Alors à chaque fois que vous calculez votre itinéraire sur Google Map, s’il vous plaît, dites « Merci Ptolémée».
Cap vers l’inconnu !
Lorsque le Moyen-Âge vit l’ignorance recouvrir l’Europe, l’intérêt pour les cartes disparut au profit d’une recherche intensive sur les armes en tous genres, les instruments de torture et la façon dont on pourrait éviter d’attraper la peste.
Il fallut attendre le XVe siècle et ses grandes découvertes pour voir renaître la géographie et les mathématiques. Durant cette période bouillonnante que fut la Renaissance, les monarques à perruques et en bas de soie, aidés par de riches compagnies commerciales financèrent de grandes expéditions dans le but de poursuivre l’exploration du monde, et d’en cartographier ses confins dans l’espoir à peine masqué de s’approprier ses trésors.
Les portugais et les espagnols sillonnèrent le globe, Christophe Colomb en tête. Celui-ci, convaincu de rallier les Indes en faisant le tour de la terre, tomba par hasard sur les Caraïbes et aborda ensuite une terre insoupçonnée : les Amériques.
Vasco de Gamma parvint, lui, à trouver la voie maritime pour rallier les Indes en contournant l’Afrique par le biais du redoutable Cap de Bonne Espérance.
Le XVIe siècle vit déferler quantités de mappemondes, atlas et planisphères. Mais malgré les efforts cumulés de tous ces explorateurs, il restait encore sur ces cartes la mention terrible
« Terra Incognita », siège de tous les fantasmes, dragons, serpents de mer et autres créatures extraordinaires. Sous les assauts répétés de missionnaires, évangélisateurs, le mystère des terres inconnues se dissipa peu à peu, donnant lieu à des représentations de plus en plus précises. Ainsi, les poétiques Mappa Mundi et autres Theatrum Orbis Terrarum laissèrent la place aux cartes d’Etat-Major et enfin aux célèbres cartes IGN à l’échelle 1/25000, fidèles compagnons des circuits de Grande Randonnée.
De la terre aux étoiles
Alors que la surface de la terre n’opposait plus beaucoup de résistance à la curiosité incurable des géographe, le vingtième siècle se tourna de nouveau vers les étoiles. En avril 1961, à 6h07, la mission russe Vostock catapulta Youri Gagarine dans l’espace.
Huit ans plus tard ce fut au tour des américains avec le programme Apollo de nous promettre la lune.
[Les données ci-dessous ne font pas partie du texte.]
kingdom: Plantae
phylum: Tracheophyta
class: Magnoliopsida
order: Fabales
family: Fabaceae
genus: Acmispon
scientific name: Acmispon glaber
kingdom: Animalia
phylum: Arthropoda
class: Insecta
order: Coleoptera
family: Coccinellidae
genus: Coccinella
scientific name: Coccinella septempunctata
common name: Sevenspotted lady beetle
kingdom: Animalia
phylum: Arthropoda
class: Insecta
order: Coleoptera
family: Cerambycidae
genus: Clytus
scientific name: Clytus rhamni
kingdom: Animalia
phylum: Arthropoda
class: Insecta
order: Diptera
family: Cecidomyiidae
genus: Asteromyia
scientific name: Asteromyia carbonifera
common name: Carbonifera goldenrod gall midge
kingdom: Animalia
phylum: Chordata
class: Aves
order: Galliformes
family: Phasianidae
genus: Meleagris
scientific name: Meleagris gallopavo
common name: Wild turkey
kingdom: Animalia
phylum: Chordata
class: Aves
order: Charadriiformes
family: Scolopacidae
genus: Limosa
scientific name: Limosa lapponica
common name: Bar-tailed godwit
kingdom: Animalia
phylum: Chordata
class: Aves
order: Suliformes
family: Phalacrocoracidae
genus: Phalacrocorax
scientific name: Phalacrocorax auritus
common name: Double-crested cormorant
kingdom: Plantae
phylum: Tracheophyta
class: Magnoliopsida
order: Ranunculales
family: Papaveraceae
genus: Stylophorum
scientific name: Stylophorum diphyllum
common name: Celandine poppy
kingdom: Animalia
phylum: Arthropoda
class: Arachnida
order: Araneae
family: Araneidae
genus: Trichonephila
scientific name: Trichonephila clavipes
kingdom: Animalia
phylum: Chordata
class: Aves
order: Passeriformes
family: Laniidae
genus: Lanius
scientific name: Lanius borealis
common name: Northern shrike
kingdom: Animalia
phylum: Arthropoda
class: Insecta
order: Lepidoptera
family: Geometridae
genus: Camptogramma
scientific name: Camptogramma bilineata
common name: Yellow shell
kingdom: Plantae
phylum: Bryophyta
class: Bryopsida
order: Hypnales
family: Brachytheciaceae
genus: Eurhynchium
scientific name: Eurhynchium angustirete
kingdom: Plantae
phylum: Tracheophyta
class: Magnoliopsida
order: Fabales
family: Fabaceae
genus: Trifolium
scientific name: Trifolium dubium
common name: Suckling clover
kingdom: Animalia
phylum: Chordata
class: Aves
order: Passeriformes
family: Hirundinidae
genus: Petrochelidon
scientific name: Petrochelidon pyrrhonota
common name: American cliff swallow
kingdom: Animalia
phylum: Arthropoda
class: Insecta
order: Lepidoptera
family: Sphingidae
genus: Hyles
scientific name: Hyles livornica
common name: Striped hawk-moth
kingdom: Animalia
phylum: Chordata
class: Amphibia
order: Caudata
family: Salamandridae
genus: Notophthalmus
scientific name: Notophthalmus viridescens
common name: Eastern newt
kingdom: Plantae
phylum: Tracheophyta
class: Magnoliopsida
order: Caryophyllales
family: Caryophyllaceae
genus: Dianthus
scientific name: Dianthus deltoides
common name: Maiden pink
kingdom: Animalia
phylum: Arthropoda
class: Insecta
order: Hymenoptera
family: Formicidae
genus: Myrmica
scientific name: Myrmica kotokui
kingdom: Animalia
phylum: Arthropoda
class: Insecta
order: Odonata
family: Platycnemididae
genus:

Promesse tenue par Buzz Aldrin et Neil Armstrong qui, au moment de poser le pied sur le sol déclara: « c’est un petit pas pour l’Homme mais un grand pas pour l’Humanité ».
Voir la terre de l’espace donna sans doute des idées aux cartographes restés sur leur faim puisque 4 ans plus tard, l’armée américaine, encore elle, initia le lancement de 24 satellites en orbite autour de la terre pour le déploiement de son « Global Positioning System » : le GPS. Pleinement opérationnel depuis 1995, il permet aujourd’hui à toute personne équipé d’un récepteur adapté de connaître sa position à toute heure en en tout lieu sur la surface de la terre avec une précision moyenne de 5 à 10 mètres.
Cette technologie nous a permis de réaliser un saut extraordinaire : plus besoin de chercher à l’horizon un clocher, un phare ou un moulin, de convoquer Thalès et Pythagore, finies les heures passées à attendre que les nuages nocturnes laissent apparaître Orion ou Vénus !
Tout ça pour ça…
Après 17 000 ans de recherche pour comprendre l’organisation spatiale du monde, en établir des mesures et des représentations précises, seulement quelques dizaines d’années ont suffit pour rendre a priori obsolète l’apprentissage de l’orientation.
Aujourd’hui, qui cherche encore sa destination sur une carte quand il suffit de dicter l’adresse à son assistant vocal et de suivre les indications, le nez collé à l’écran ?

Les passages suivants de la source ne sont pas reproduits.